Needless to say, I understand the need to establish paternity and inheritance rights and how much these are bound by fidelity but still, we have questioned almost every aspect of the foundations of traditional family ties, but we seem to take the idea of fidelity for granted. We shun “cheaters”, tabloid media empires are run on gossip and speculation about celebrities’ fidelity (or better said, lack thereof). Even people like Mo’Nique, who dared suggest she didn’t mind if her husband slept with other people was aggressively criticized, not necessarily for having an open marriage but because she seemed to attach no importance to her husband’s faithfulness. If you are a woman who was cheated on, you are supposed to hurt, you are expected to grieve, even strangers will pity you, you will be automatically placed in the position of a victim and don’t you dare suggest that you do not care because then there will be insinuations that something might be very wrong with you. Men, of course, generally get more leeway when revelations of their escapades hit the news, but still, they never navigate extra marital affairs totally unscathed.
Special contempt and vile are reserved for “The Other Woman”, though (and very, very rarely, for “The Other Man”).

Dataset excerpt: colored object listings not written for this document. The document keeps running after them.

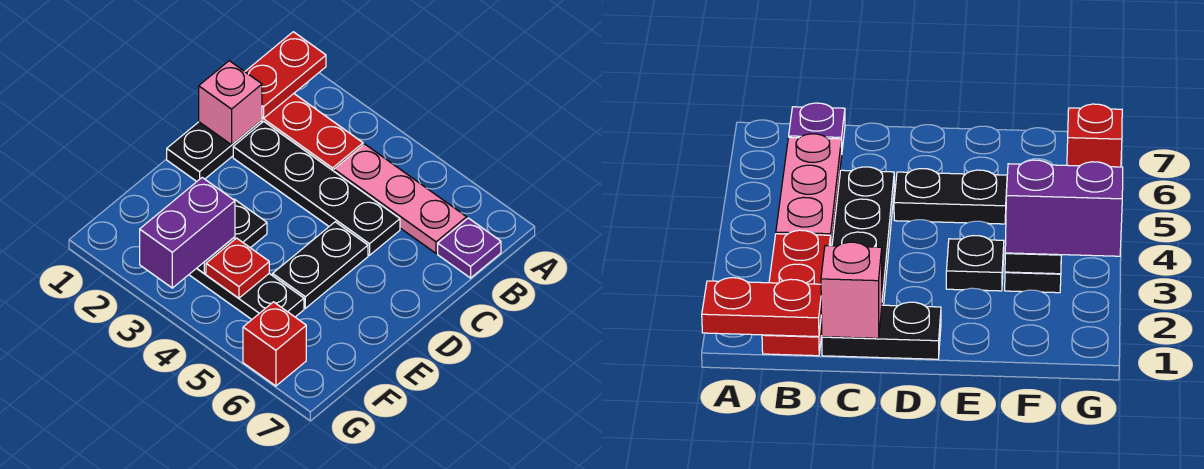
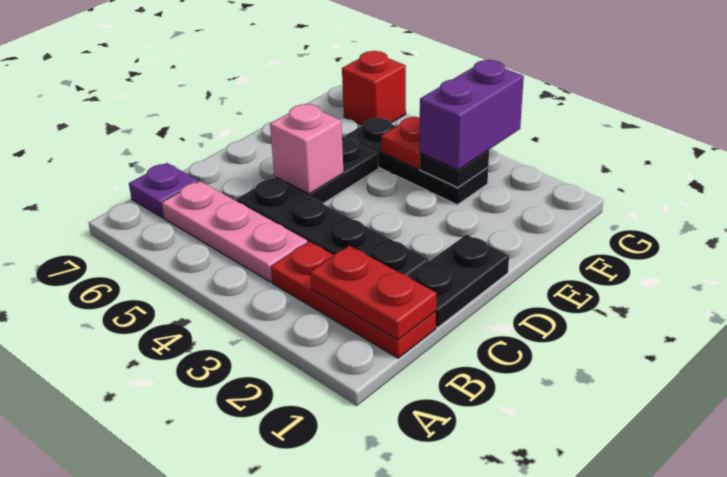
red 1x2 plate [245,32,326,118] -> red 1x2 plate turned to [310,246,436,340]
pink 1x1 brick [199,61,262,145] -> pink 1x1 brick moved to [270,104,344,194]
black 1x1 plate [233,199,267,248] -> none

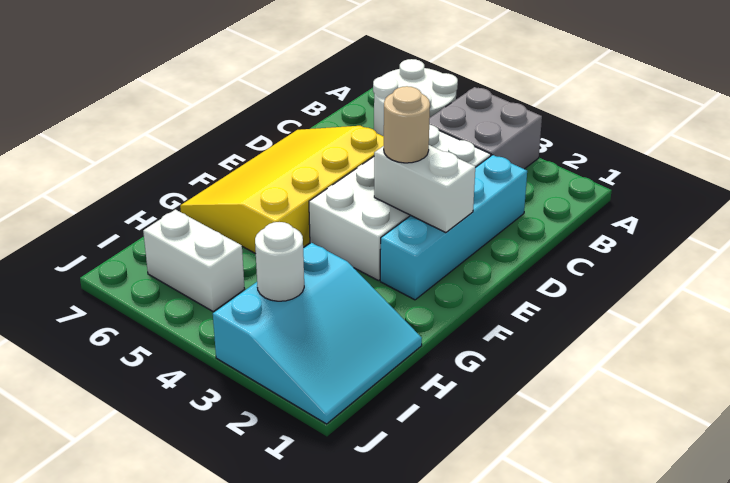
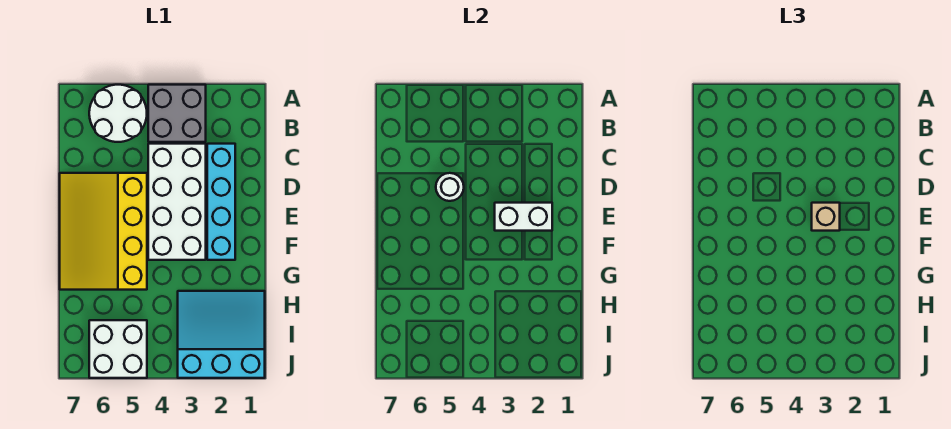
tan 1x1 round brick [384,86,430,163] -> tan 1x1 brick [812,203,840,231]
cyan 3x3 slope [213,243,422,424] -> cyan 3x3 slope turned to [178,291,265,378]
white 1x1 round brick [255,222,304,301] -> white 1x1 round brick moved to [436,173,464,201]
white 1x2 brick [143,210,245,311] -> white 2x2 brick [89,320,147,378]

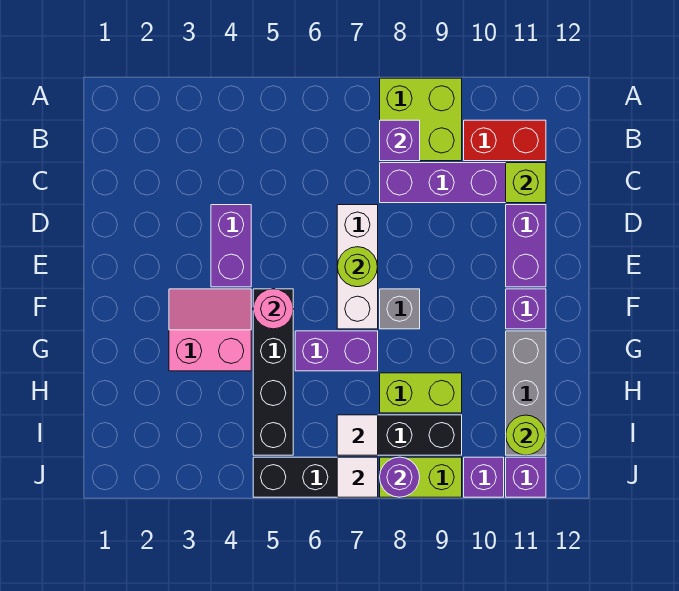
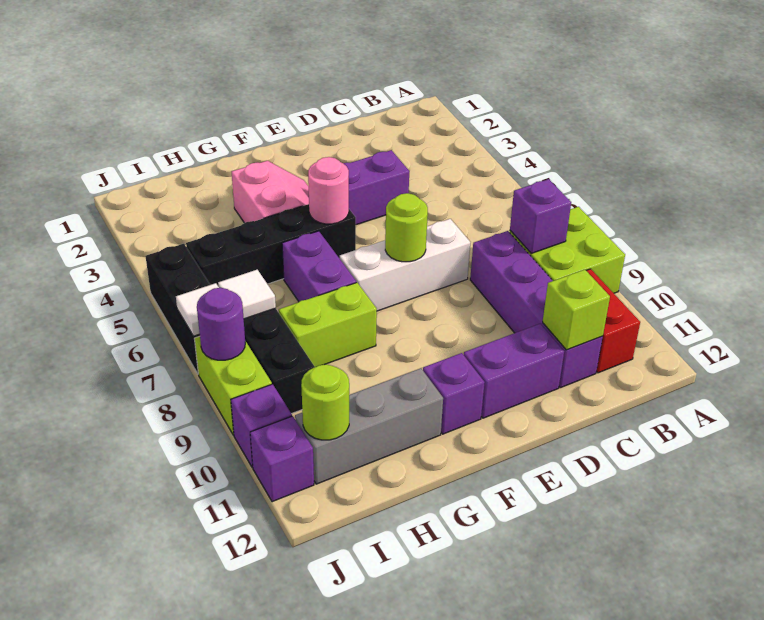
grey 1x1 brick [380,289,420,329] -> none
lime 1x2 brick [380,373,462,413] -> lime 1x2 brick turned to [279,282,377,367]

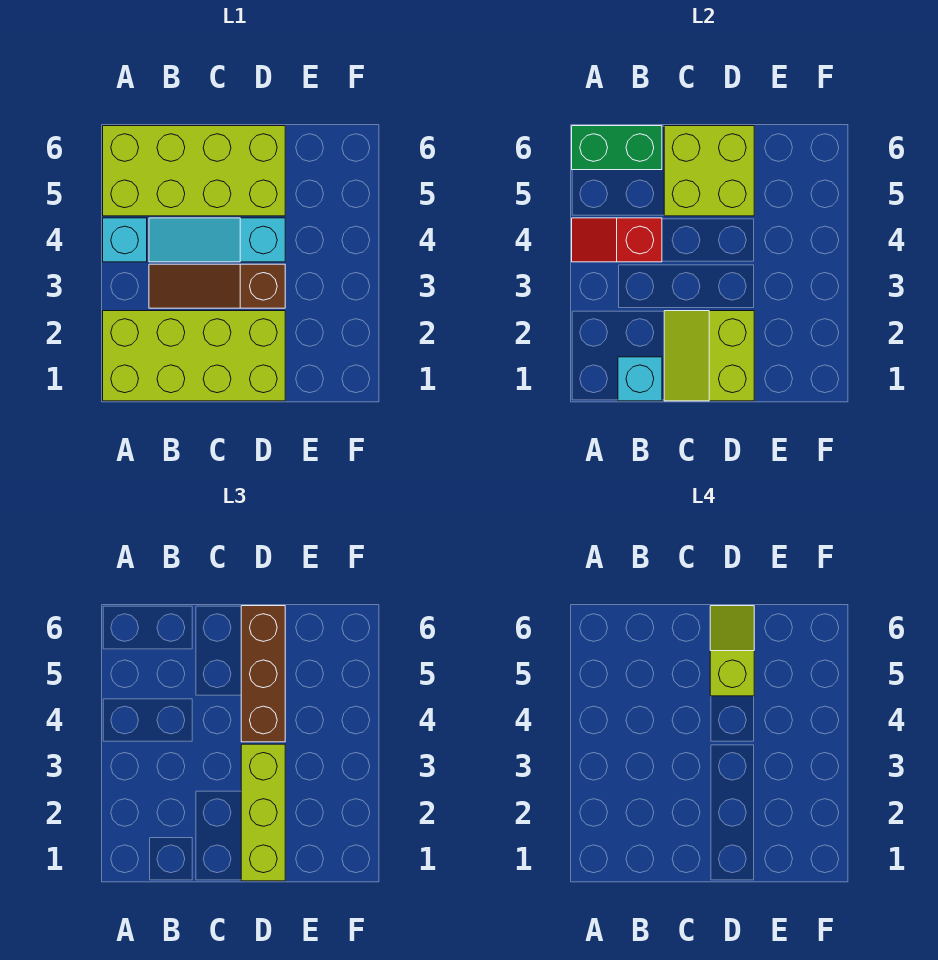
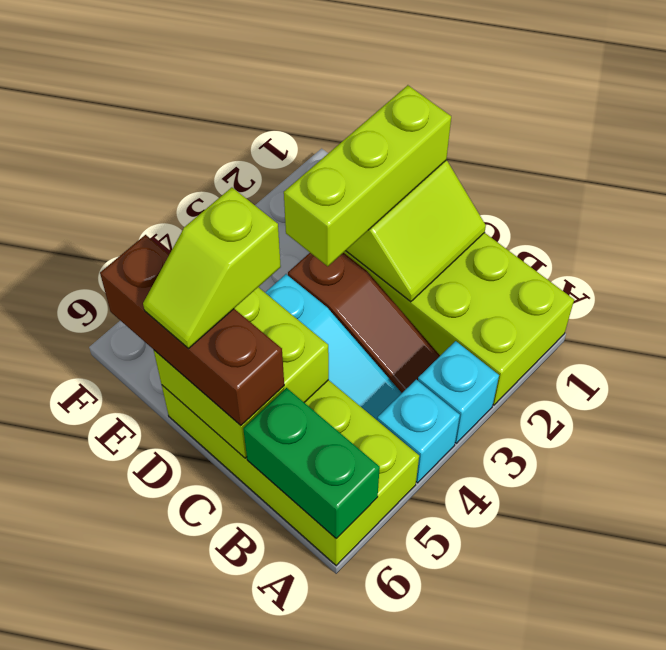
red 1x2 slope [572,218,662,262] -> none
cyan 1x1 brick [618,357,662,401] -> cyan 1x1 brick moved to [418,341,499,443]
brown 1x3 brick [241,606,285,742] -> brown 1x3 brick turned to [100,235,284,425]

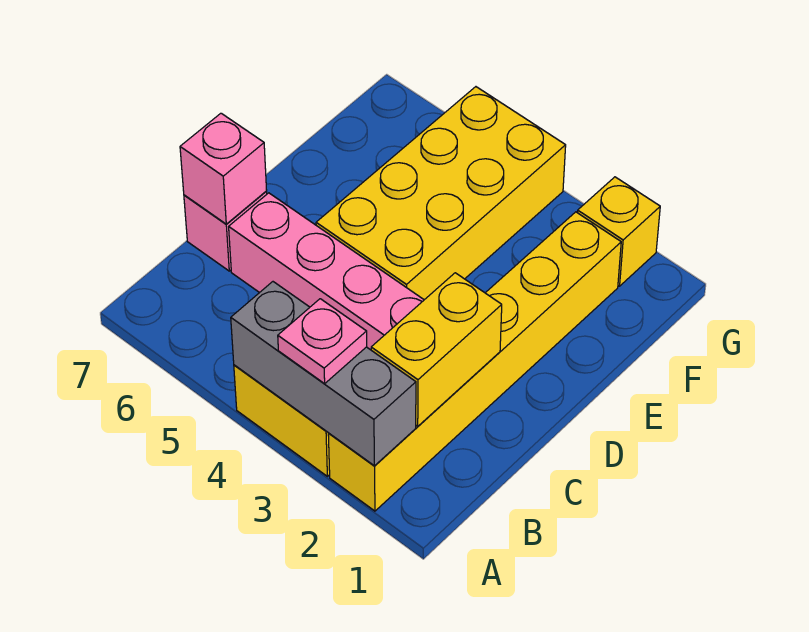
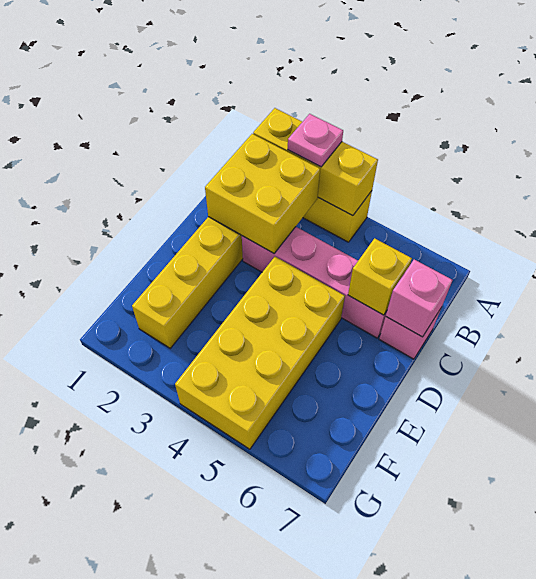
grey 1x3 brick [231,282,416,466] -> yellow 1x3 brick [253,108,378,216]
yellow 1x2 brick [371,273,502,426] -> yellow 2x2 brick [205,134,320,253]
yellow 1x1 brick [578,177,660,286] -> yellow 1x1 brick moved to [348,238,412,315]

In most people’s minds, the mistress is deserving of nothing but contempt. Slut shaming abounds because she has dared betray an institution she had no investment in. Women should always be the guardians of other people’s marriage, whether they believe in marriage themselves or not. Media will portray these women as nothing but harlots who somewhat bear the burden of other people’s vows. The mistress is always played as the ultimate, immoral threat against women in monogamous relationships.
In view of the double standards that apply for cis, hetero men and women who are found to be cheaters, I have to wonder, can cheating, for a woman, ever be an act of liberating, or dare I say it, empowering rebellion? Could it be the last frontier of pushing against rules that we have inherited from the patriarchal foundations of our Western societies? Could cheating ever be an act of resistance against the possession of women’s bodies and minds? Is fidelity the last remaining and long lasting tool of heteronormative hegemony? Is the uncontested notion of fidelity the ultimate form of sexual control? As it is bound to happen, I do not have answers to these (and many more) questions. However, being the rebel with so many causes that I am, I do believe that no social construct is above criticism or at least profound examination and fidelity should be no exception, especially considering how much it is toted as the only acceptable way of relating to one another.